A Play, A Pie and A Pint: Calais, Traverse Theatre, Review

Rating (out of 5)
4
Show details
Company
Òran Mór and Paines Plough
Production
April de Angelis (writer), Tamara Harvey (director), Patrick McGurn (designer), Kirsten Hogg (associate designer), Grant Anderson (lighting designer), Scott Twynholm (sound designer), Andrew Cowan, David Gleeson, Gary Wilson, Ross Kirkland, Nial McMenimen (Òran Mór technicians), Daniel Dixon, Andy Dempsey (stage managers), Tara Wilkinson (producer for Paines Plough), Susannah Armitage (associate producer for Òran Mór), David MacLennan (producer for Òran Mór)
Performers
Joanna Bacon (Emma), Louise Ford (Horatia), James French (Jacques Fournier)
Running time
50mins

Some strains of musette might have been better than the incongruous chanteur that crooned the audience to their places to indicate the setting was in France for this week’s A Play, a Pie and a Pint – Calais.

That said, it was a pleasant surprise to be treated to a period piece this lunchtime as, in spite of the variety of subjects covered in the plays in this series, they usually have a contemporary setting. The title, Calais, comes from where Lady Emma Hamilton, Lord Nelson’s mistress, spent her final days with her daughter, Horatia, after fleeing England to escape her debts. The two women are shown living in dire straits, each with a different world view of how to cope and survive.

In the stark set of straw, stained mattress and empty bottles of vin rouge, the English women who have known better days are played without a hitch. Joanna Bacon captured a deluded Emma with comic skill and ease as she desperately clings to her long gone youthful charms as means of survival.

Louise Ford looked every inch the English aristocrat out of her natural environs who is trying to retain her dignity without sinking to her mother’s level, each character muddling along with degrees of bad French. The aptly named James French played the landlord’s son, Jacques Fournier, beautifully with his dark, liquid Gallic eyes and delightfully authentic French speech.

This is a little bit of female history brought to life in a moving and entertaining way with top performances all round.

While I’m throwing bouquets, I should hurl one in the direction of the Traverse Bar staff. Over the years, I have consistently found them to be helpful, friendly and, most important, efficient. Top marks, guys and gals!

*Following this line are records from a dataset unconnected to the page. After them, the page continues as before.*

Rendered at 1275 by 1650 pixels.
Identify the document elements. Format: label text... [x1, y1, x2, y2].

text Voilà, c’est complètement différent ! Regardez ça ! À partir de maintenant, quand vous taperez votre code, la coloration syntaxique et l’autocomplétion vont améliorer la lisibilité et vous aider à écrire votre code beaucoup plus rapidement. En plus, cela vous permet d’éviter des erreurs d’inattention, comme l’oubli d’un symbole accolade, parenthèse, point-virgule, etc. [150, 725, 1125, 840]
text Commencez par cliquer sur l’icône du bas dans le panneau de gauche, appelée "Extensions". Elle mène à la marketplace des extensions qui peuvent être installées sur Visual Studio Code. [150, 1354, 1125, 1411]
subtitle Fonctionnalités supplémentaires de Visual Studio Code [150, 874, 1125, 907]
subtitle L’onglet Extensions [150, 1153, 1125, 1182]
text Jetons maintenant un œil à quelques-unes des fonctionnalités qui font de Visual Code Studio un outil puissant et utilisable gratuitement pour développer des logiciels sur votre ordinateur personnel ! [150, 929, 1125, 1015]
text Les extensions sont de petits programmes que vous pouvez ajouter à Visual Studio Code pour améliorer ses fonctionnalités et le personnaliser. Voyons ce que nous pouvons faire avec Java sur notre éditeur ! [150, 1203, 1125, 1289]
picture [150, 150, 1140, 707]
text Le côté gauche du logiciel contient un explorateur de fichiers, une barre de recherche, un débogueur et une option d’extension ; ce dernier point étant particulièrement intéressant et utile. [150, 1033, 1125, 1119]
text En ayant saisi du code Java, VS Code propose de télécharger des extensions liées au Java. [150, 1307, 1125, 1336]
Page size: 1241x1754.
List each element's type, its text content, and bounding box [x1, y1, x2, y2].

This is the penultimate play of this third season of the fantastic lunchtime theatre event, A Play, A Pie and A Pint, jointly presented by Òran Mór and Paines Plough when, till Saturday 23 October, the Traverse Theatre will be showing five brand new plays by some of the UK and Ireland’s top writers. They will be performed at the Traverse following World premieres at Glasgow’s Òran Mór, then these five co-productions will tour to the Live Theatre in Newcastle, the Belgrade Theatre in Coventry and Bewley’s Café Theatre in Dublin, taking A Play, A Pie and A Pint to more people than ever before.

Tues 12 – Sat 16 October (1pm)

Tickets are £12 and include a play, a pie and a pint of Caledonian IPA or McEwan’s 70 Shilling, 175ml glass of wine, regular glass of Pepsi, Diet Pepsi, Lemonade or Orange Juice.